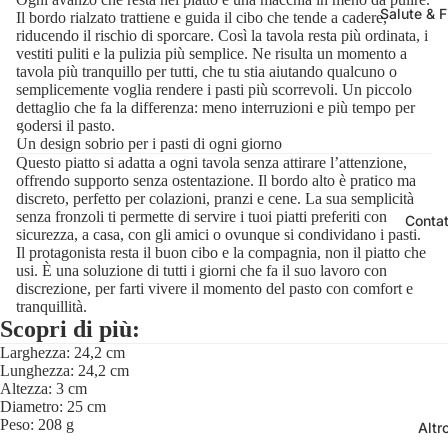
Salute & F
Il bordo rialzato trattiene e guida il cibo che tende a cadere,
riducendo il rischio di sporcare. Così la tavola resta più ordinata, i
vestiti puliti e la pulizia più semplice. Ne risulta un momento a
tavola più tranquillo per tutti, che tu stia aiutando qualcuno o
semplicemente voglia rendere i pasti più scorrevoli. Un piccolo
dettaglio che fa la differenza: meno interruzioni e più tempo per
godersi il pasto.
Un design sobrio per i pasti di ogni giorno
Questo piatto si adatta a ogni tavola senza attirare l’attenzione,
offrendo supporto senza ostentazione. Il bordo alto è pratico ma
discreto, perfetto per colazioni, pranzi e cene. La sua semplicità
senza fronzoli ti permette di servire i tuoi piatti preferiti con
Contat
sicurezza, a casa, con gli amici o ovunque si condividano i pasti.
Il protagonista resta il buon cibo e la compagnia, non il piatto che
usi. È una soluzione di tutti i giorni che fa il suo lavoro con
discrezione, per farti vivere il momento del pasto con comfort e
tranquillità.
Scopri di più:
Larghezza: 24,2 cm
Lunghezza: 24,2 cm
Altezza: 3 cm
Diametro: 25 cm
Peso: 208 g
Altr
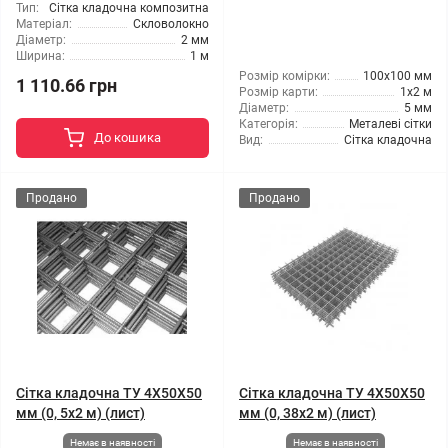
Тип:
Сітка кладочна композитна
Матеріал:
Скловолокно
Діаметр:
2 мм
Ширина:
1 м
Розмір комірки:
100x100 мм
1 110.66 грн
Розмір карти:
1x2 м
Діаметр:
5 мм
Категорія:
Металеві сітки
До кошика
Вид:
Сітка кладочна
Продано
Продано
Сітка кладочна ТУ 4X50X50
Сітка кладочна ТУ 4X50X50
мм (0, 5x2 м) (лист)
мм (0, 38x2 м) (лист)
Немає в наявності
Немає в наявності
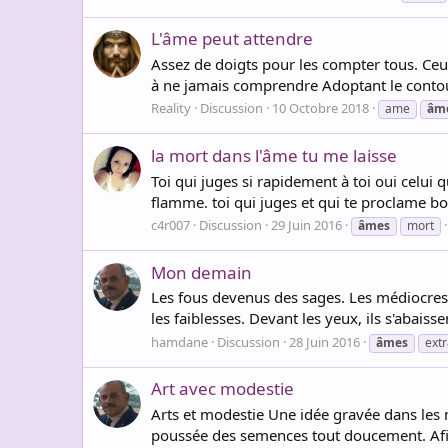
L'âme peut attendre
Assez de doigts pour les compter tous. Ceux
à ne jamais comprendre Adoptant le contour, 
Reality
Discussion
10 Octobre 2018
ame
âm
la mort dans l'âme tu me laisse
Toi qui juges si rapidement à toi oui celui
flamme. toi qui juges et qui te proclame bo
c4r007
Discussion
29 Juin 2016
âmes
mort
Mon demain
Les fous devenus des sages. Les médiocres e
les faiblesses. Devant les yeux, ils s'abaiss
hamdane
Discussion
28 Juin 2016
âmes
ext
Art avec modestie
Arts et modestie Une idée gravée dans les
poussée des semences tout doucement. Afin d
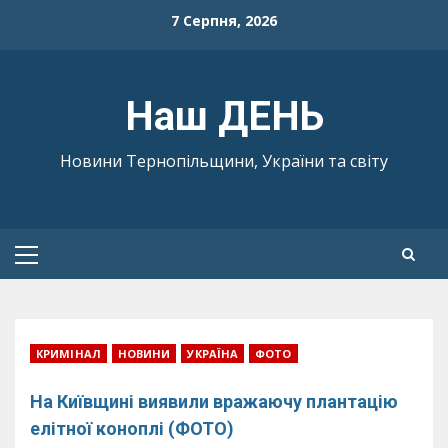
Skip
7 Серпня, 2026
to
content
Наш ДЕНЬ
Новини Тернопільщини, України та світу
Primary
Menu
КРИМІНАЛ
НОВИНИ
УКРАЇНА
ФОТО
На Київщині виявили вражаючу плантацію
елітної коноплі (ФОТО)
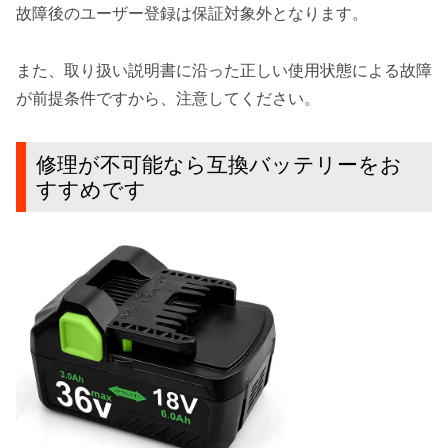
故障後のユーザー登録は保証対象外となります。
また、取り扱い説明書に沿った正しい使用状態による故障
が前提条件ですから、注意してください。
修理が不可能なら互換バッテリーをお
すすめです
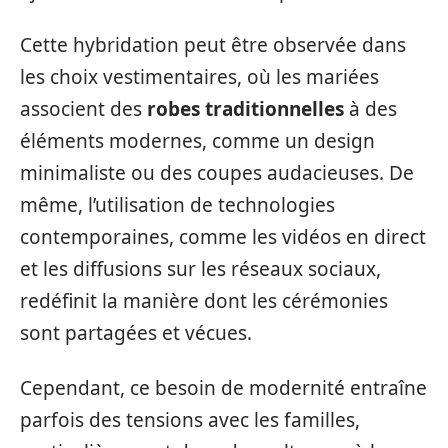
Cette hybridation peut être observée dans
les choix vestimentaires, où les mariées
associent des
robes traditionnelles
à des
éléments modernes, comme un design
minimaliste ou des coupes audacieuses. De
même, l’utilisation de technologies
contemporaines, comme les vidéos en direct
et les diffusions sur les réseaux sociaux,
redéfinit la manière dont les cérémonies
sont partagées et vécues.
Cependant, ce besoin de modernité entraîne
parfois des tensions avec les familles,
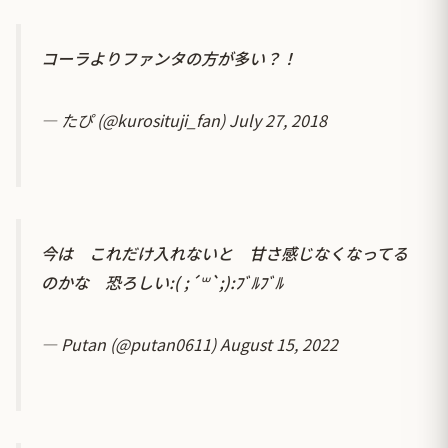
コーラよりファンタの方が多い？！
— たぴ (@kurosituji_fan)
July 27, 2018
今は これだけ入れないと 甘さ感じなくなってる
のかな 恐ろしい:( ;´꒳`;):ﾌﾞﾙﾌﾞﾙ
— Putan (@putan0611)
August 15, 2022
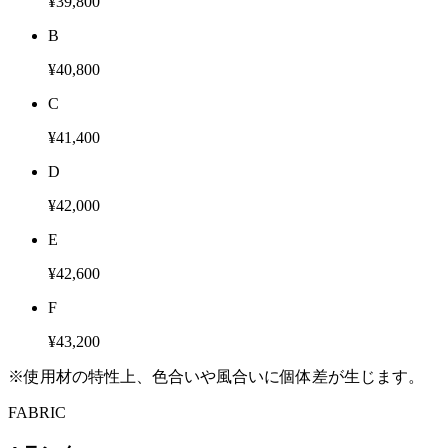
¥39,800
B
¥40,800
C
¥41,400
D
¥42,000
E
¥42,600
F
¥43,200
※使用材の特性上、色合いや風合いに個体差が生じます。
FABRIC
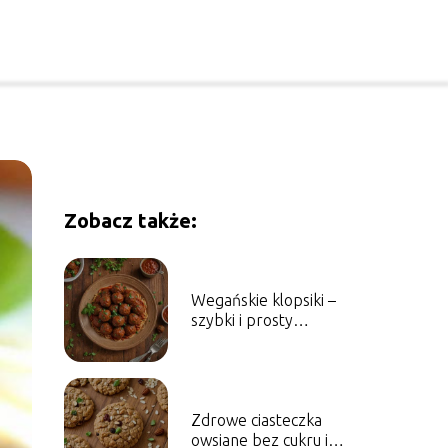
Zobacz także:
Wegańskie klopsiki –
szybki i prosty
przepis.
Zdrowe ciasteczka
owsiane bez cukru i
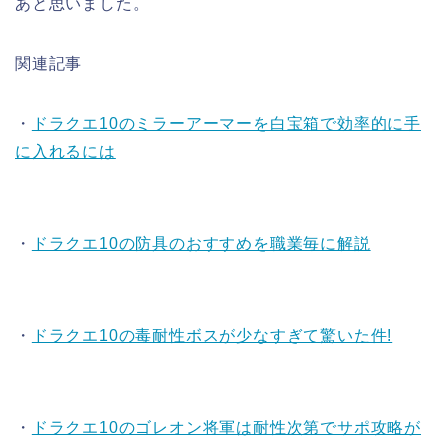
あと思いました。
関連記事
・
ドラクエ10のミラーアーマーを白宝箱で効率的に手
に入れるには
・
ドラクエ10の防具のおすすめを職業毎に解説
・
ドラクエ10の毒耐性ボスが少なすぎて驚いた件!
・
ドラクエ10のゴレオン将軍は耐性次第でサポ攻略が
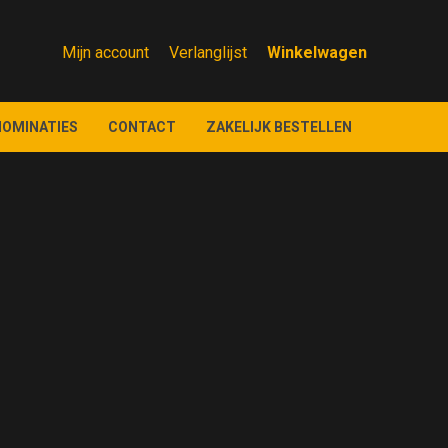
Mijn account
Verlanglijst
NOMINATIES
CONTACT
ZAKELIJK BESTELLEN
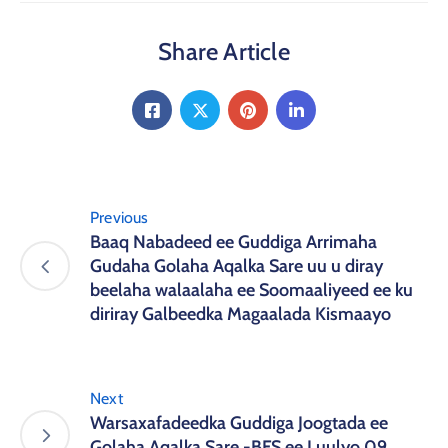
Share Article
Previous
Baaq Nabadeed ee Guddiga Arrimaha
Gudaha Golaha Aqalka Sare uu u diray
beelaha walaalaha ee Soomaaliyeed ee ku
diriray Galbeedka Magaalada Kismaayo
Next
Warsaxafadeedka Guddiga Joogtada ee
Golaha Aqalka Sare -BFS ee Luulyo 09 ,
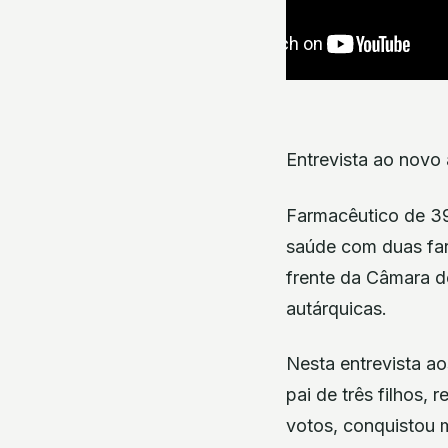
Entrevista ao novo 
Farmacêutico de 39
saúde com duas farm
frente da Câmara d
autárquicas.
Nesta entrevista a
pai de três filhos,
votos, conquistou 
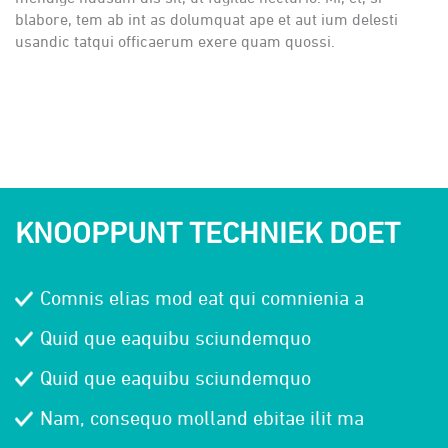
blabore, tem ab int as dolumquat ape et aut ium delesti
usandic tatqui officaerum exere quam quossi.
KNOOPPUNT TECHNIEK DOET
Comnis elias mod eat qui comnienia a
Quid que eaquibu sciundemquo
Quid que eaquibu sciundemquo
Nam, consequo molland ebitae ilit ma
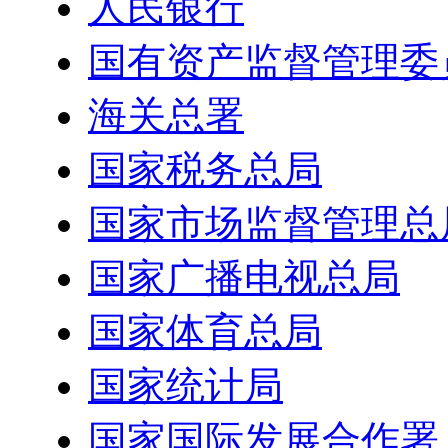
人民银行
国有资产监督管理委
海关总署
国家税务总局
国家市场监督管理总
国家广播电视总局
国家体育总局
国家统计局
国家国际发展合作署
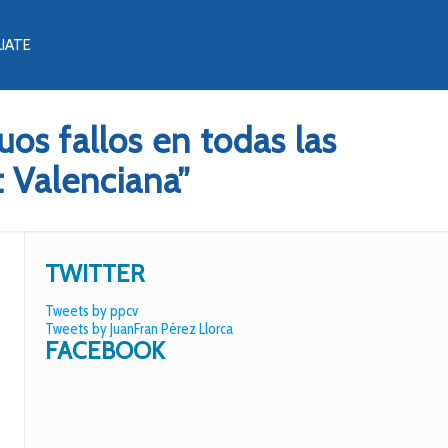
LIATE
os fallos en todas las
 Valenciana”
TWITTER
Tweets by ppcv
Tweets by JuanFran Pérez Llorca
FACEBOOK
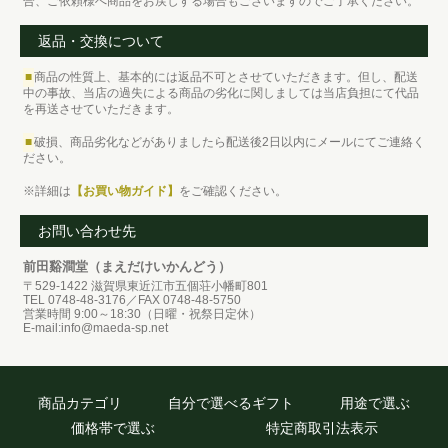
合、ご依頼様へ商品をお戻しする場合もございますのでご了承ください。
返品・交換について
■
商品の性質上、基本的には返品不可とさせていただきます。但し、配送
中の事故、当店の過失による商品の劣化に関しましては当店負担にて代品
を再送させていただきます。
■
破損、商品劣化などがありましたら配送後2日以内にメールにてご連絡く
ださい。
※詳細は
【お買い物ガイド】
をご確認ください。
お問い合わせ先
前田谿澗堂（まえだけいかんどう）
〒529-1422 滋賀県東近江市五個荘小幡町801
TEL 0748-48-3176／FAX 0748-48-5750
営業時間 9:00～18:30（日曜・祝祭日定休）
E-mail:info@maeda-sp.net
商品カテゴリ
自分で選べるギフト
用途で選ぶ
価格帯で選ぶ
特定商取引法表示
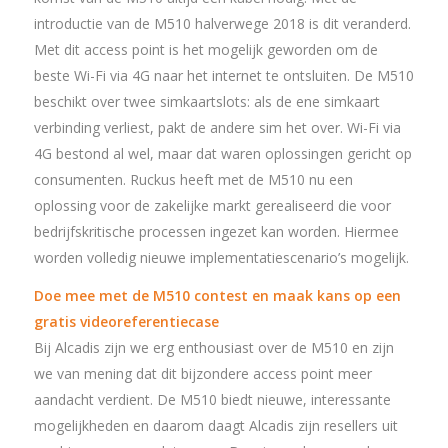
introductie van de M510 halverwege 2018 is dit veranderd.
Met dit access point is het mogelijk geworden om de
beste Wi-Fi via 4G naar het internet te ontsluiten. De M510
beschikt over twee simkaartslots: als de ene simkaart
verbinding verliest, pakt de andere sim het over. Wi-Fi via
4G bestond al wel, maar dat waren oplossingen gericht op
consumenten. Ruckus heeft met de M510 nu een
oplossing voor de zakelijke markt gerealiseerd die voor
bedrijfskritische processen ingezet kan worden. Hiermee
worden volledig nieuwe implementatiescenario’s mogelijk.
Doe mee met de M510 contest en maak kans op een
gratis videoreferentiecase
Bij Alcadis zijn we erg enthousiast over de M510 en zijn
we van mening dat dit bijzondere access point meer
aandacht verdient. De M510 biedt nieuwe, interessante
mogelijkheden en daarom daagt Alcadis zijn resellers uit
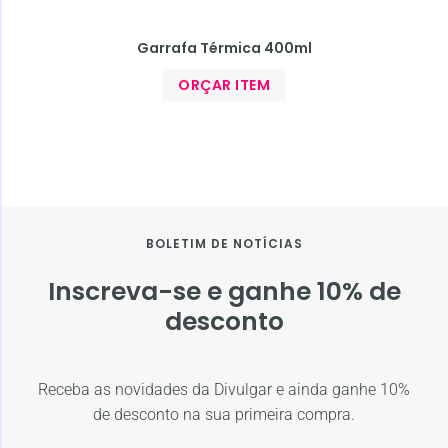
Garrafa Térmica 400ml
ORÇAR ITEM
BOLETIM DE NOTÍCIAS
Inscreva-se e ganhe 10% de
desconto
Receba as novidades da Divulgar e ainda ganhe 10%
de desconto na sua primeira compra.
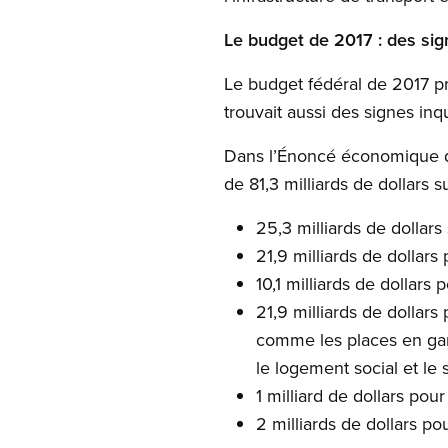
Le budget de 2017 : des sig
Le budget fédéral de 2017 pr
trouvait aussi des signes inq
Dans l’Énoncé économique de
de 81,3 milliards de dollars s
25,3 milliards de dollars
21,9 milliards de dollars
10,1 milliards de dollars 
21,9 milliards de dollars
comme les places en gard
le logement social et l
1 milliard de dollars pour
2 milliards de dollars p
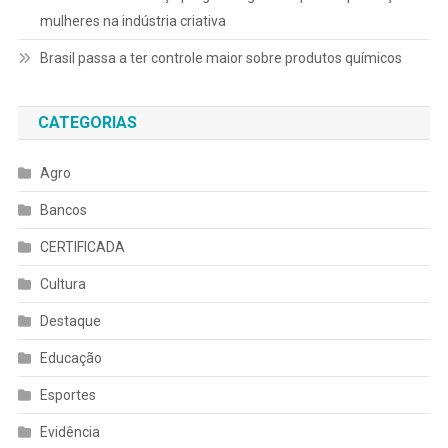
mulheres na indústria criativa
Brasil passa a ter controle maior sobre produtos químicos
CATEGORIAS
Agro
Bancos
CERTIFICADA
Cultura
Destaque
Educação
Esportes
Evidência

(WORK REQUIRED):
Whichever lines of the data include the word "Guddiga", pull them out.

(PROBLEM SOLUTION):
Baaq Nabadeed ee Guddiga Arrimaha
Warsaxafadeedka Guddiga Joogtada ee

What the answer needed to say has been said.